Sometimes, When a Child Smiles 
Charlotte Pence

mouth open wide and greedy, even the molars exposed,
it reminds me of a single afternoon

when I’m passing through an orphanage in Ecuador,
distancing myself with one-armed hugs and toy store gifts.

I tour cafeteria-sized bedrooms guarded
by bougainvillea flowers scratching at windows,

frowning palms standing shoulder to shoulder.
Outside the girls’ windows, under the garden’s uncut hair

rested a secret everyone knew and no one believed.
And I know the rules: I should not repeat it,

should resist telling a story about orphans,
yet how can I ignore it when the sun angles from the west

at five o’clock in May, when light’s neither new nor old,
color of freshly-squeezed lemonade, and it slices

across a child’s face at that silent moment
between a grin and laughter

when the open smile belongs to the girl who led me
through the garden to where she found the baby.

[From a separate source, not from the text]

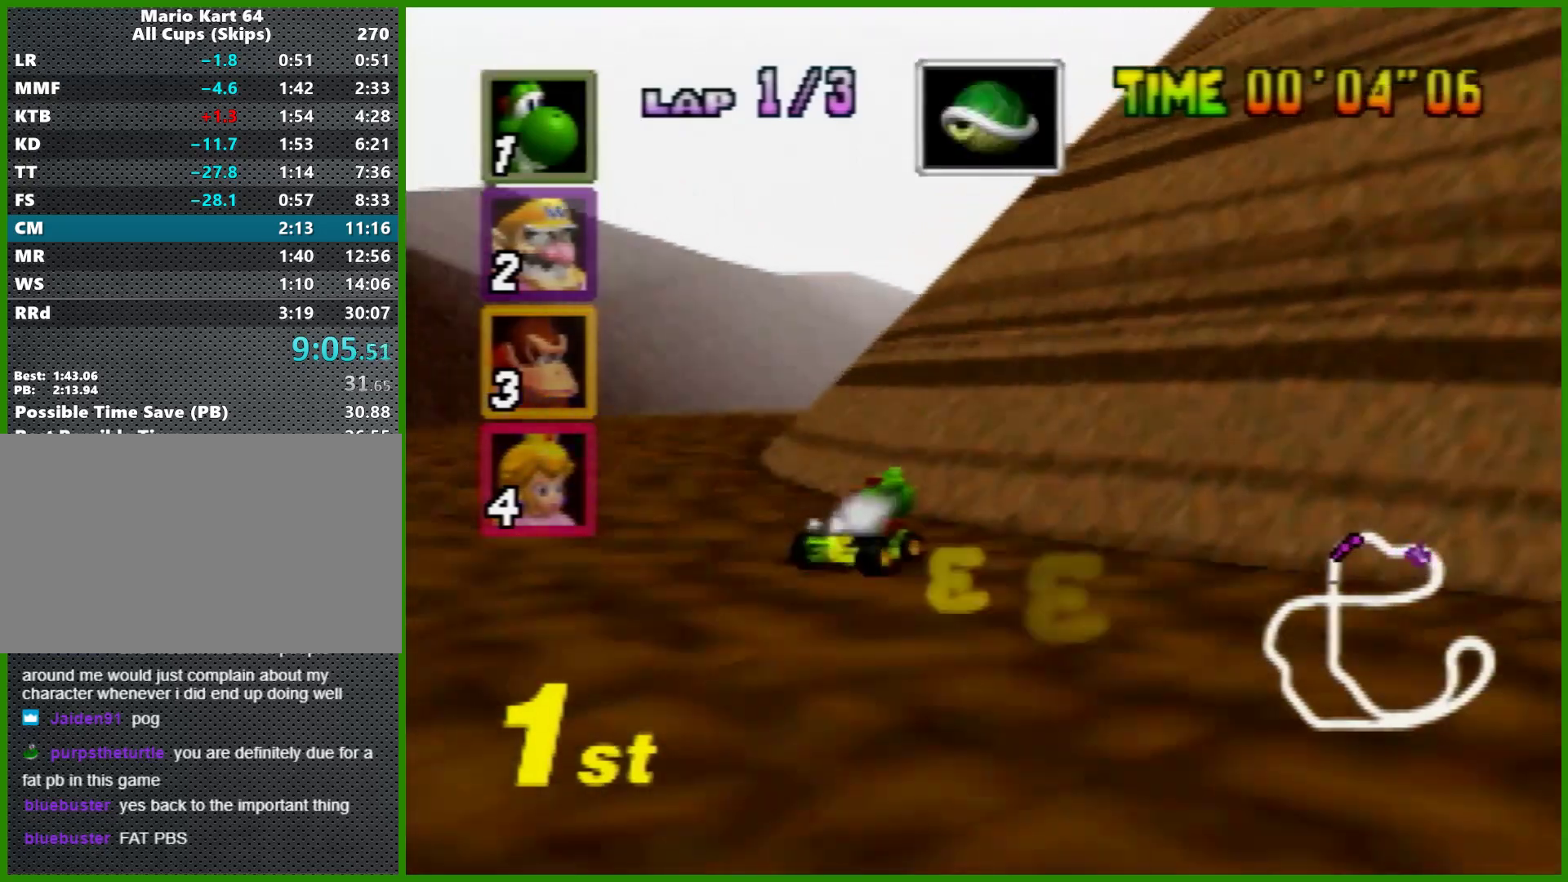
{"buttons": ["A", "R1", "Z"], "left_stick": "left", "events": [[467, "left_stick", "left"], [500, "Z", "down"]]}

But that’s too common for a story. It is this:
for two months, the six-year-olds hid the newborn.

They snuck cartons of milk under their navy cardigans
and let the baby suckle off their fingertips.

One girl chewed her food and spit it inside the baby’s mouth
like she’d seen stray dogs feed their pups.

They named her Caramela, a candy they wanted,
and made her so content, the nuns never heard her cry.

Sometimes, when a child smiles, I have to look away,
for I know I could not do what those girls did:

accept a secret without fearing it;
spit into a child’s mouth and know this to be love.